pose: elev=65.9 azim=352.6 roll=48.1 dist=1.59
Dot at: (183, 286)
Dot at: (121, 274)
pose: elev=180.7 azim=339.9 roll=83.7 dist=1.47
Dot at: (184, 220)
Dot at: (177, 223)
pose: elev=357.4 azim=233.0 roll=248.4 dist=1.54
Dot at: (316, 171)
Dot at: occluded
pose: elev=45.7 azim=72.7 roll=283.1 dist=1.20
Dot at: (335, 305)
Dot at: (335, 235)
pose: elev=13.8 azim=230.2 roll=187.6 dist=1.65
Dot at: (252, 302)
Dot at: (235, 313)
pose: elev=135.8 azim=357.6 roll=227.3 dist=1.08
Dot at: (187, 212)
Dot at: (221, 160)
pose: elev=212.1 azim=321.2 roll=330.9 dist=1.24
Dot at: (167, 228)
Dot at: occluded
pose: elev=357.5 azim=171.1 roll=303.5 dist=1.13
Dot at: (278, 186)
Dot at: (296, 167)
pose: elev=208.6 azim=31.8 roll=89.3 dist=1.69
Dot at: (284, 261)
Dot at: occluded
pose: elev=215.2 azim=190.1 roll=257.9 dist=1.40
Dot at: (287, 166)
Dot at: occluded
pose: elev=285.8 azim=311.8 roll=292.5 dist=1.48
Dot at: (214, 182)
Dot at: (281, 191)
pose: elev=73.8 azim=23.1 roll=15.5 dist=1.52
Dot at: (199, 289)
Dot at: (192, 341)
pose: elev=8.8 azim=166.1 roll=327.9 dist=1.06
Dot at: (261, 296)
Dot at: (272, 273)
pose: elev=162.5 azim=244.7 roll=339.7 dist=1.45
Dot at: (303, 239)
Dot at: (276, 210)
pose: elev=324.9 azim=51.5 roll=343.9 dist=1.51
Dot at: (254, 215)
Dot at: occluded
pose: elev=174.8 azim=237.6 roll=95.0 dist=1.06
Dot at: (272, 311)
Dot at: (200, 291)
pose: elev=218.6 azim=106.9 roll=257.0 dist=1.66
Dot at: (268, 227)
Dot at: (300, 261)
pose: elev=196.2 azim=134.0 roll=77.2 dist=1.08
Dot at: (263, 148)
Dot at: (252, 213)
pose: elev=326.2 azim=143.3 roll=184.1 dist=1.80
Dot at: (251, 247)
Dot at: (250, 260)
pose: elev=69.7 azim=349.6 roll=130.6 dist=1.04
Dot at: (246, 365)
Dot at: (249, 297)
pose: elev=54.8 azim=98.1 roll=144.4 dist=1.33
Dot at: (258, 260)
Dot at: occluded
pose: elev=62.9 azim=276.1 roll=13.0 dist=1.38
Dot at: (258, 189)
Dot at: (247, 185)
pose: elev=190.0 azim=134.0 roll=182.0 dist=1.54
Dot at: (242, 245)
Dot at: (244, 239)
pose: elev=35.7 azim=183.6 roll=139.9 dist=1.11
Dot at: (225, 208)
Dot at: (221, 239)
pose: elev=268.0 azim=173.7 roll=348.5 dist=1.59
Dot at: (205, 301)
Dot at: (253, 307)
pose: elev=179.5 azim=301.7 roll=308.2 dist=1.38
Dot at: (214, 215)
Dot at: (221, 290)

**EXERCISE AIM**
Copy out all of the entries above, line for line and without any changes.

**OUTPUT OF THE EXERCISE**
pose: elev=65.9 azim=352.6 roll=48.1 dist=1.59
Dot at: (183, 286)
Dot at: (121, 274)
pose: elev=180.7 azim=339.9 roll=83.7 dist=1.47
Dot at: (184, 220)
Dot at: (177, 223)
pose: elev=357.4 azim=233.0 roll=248.4 dist=1.54
Dot at: (316, 171)
Dot at: occluded
pose: elev=45.7 azim=72.7 roll=283.1 dist=1.20
Dot at: (335, 305)
Dot at: (335, 235)
pose: elev=13.8 azim=230.2 roll=187.6 dist=1.65
Dot at: (252, 302)
Dot at: (235, 313)
pose: elev=135.8 azim=357.6 roll=227.3 dist=1.08
Dot at: (187, 212)
Dot at: (221, 160)
pose: elev=212.1 azim=321.2 roll=330.9 dist=1.24
Dot at: (167, 228)
Dot at: occluded
pose: elev=357.5 azim=171.1 roll=303.5 dist=1.13
Dot at: (278, 186)
Dot at: (296, 167)
pose: elev=208.6 azim=31.8 roll=89.3 dist=1.69
Dot at: (284, 261)
Dot at: occluded
pose: elev=215.2 azim=190.1 roll=257.9 dist=1.40
Dot at: (287, 166)
Dot at: occluded
pose: elev=285.8 azim=311.8 roll=292.5 dist=1.48
Dot at: (214, 182)
Dot at: (281, 191)
pose: elev=73.8 azim=23.1 roll=15.5 dist=1.52
Dot at: (199, 289)
Dot at: (192, 341)
pose: elev=8.8 azim=166.1 roll=327.9 dist=1.06
Dot at: (261, 296)
Dot at: (272, 273)
pose: elev=162.5 azim=244.7 roll=339.7 dist=1.45
Dot at: (303, 239)
Dot at: (276, 210)
pose: elev=324.9 azim=51.5 roll=343.9 dist=1.51
Dot at: (254, 215)
Dot at: occluded
pose: elev=174.8 azim=237.6 roll=95.0 dist=1.06
Dot at: (272, 311)
Dot at: (200, 291)
pose: elev=218.6 azim=106.9 roll=257.0 dist=1.66
Dot at: (268, 227)
Dot at: (300, 261)
pose: elev=196.2 azim=134.0 roll=77.2 dist=1.08
Dot at: (263, 148)
Dot at: (252, 213)
pose: elev=326.2 azim=143.3 roll=184.1 dist=1.80
Dot at: (251, 247)
Dot at: (250, 260)
pose: elev=69.7 azim=349.6 roll=130.6 dist=1.04
Dot at: (246, 365)
Dot at: (249, 297)
pose: elev=54.8 azim=98.1 roll=144.4 dist=1.33
Dot at: (258, 260)
Dot at: occluded
pose: elev=62.9 azim=276.1 roll=13.0 dist=1.38
Dot at: (258, 189)
Dot at: (247, 185)
pose: elev=190.0 azim=134.0 roll=182.0 dist=1.54
Dot at: (242, 245)
Dot at: (244, 239)
pose: elev=35.7 azim=183.6 roll=139.9 dist=1.11
Dot at: (225, 208)
Dot at: (221, 239)
pose: elev=268.0 azim=173.7 roll=348.5 dist=1.59
Dot at: (205, 301)
Dot at: (253, 307)
pose: elev=179.5 azim=301.7 roll=308.2 dist=1.38
Dot at: (214, 215)
Dot at: (221, 290)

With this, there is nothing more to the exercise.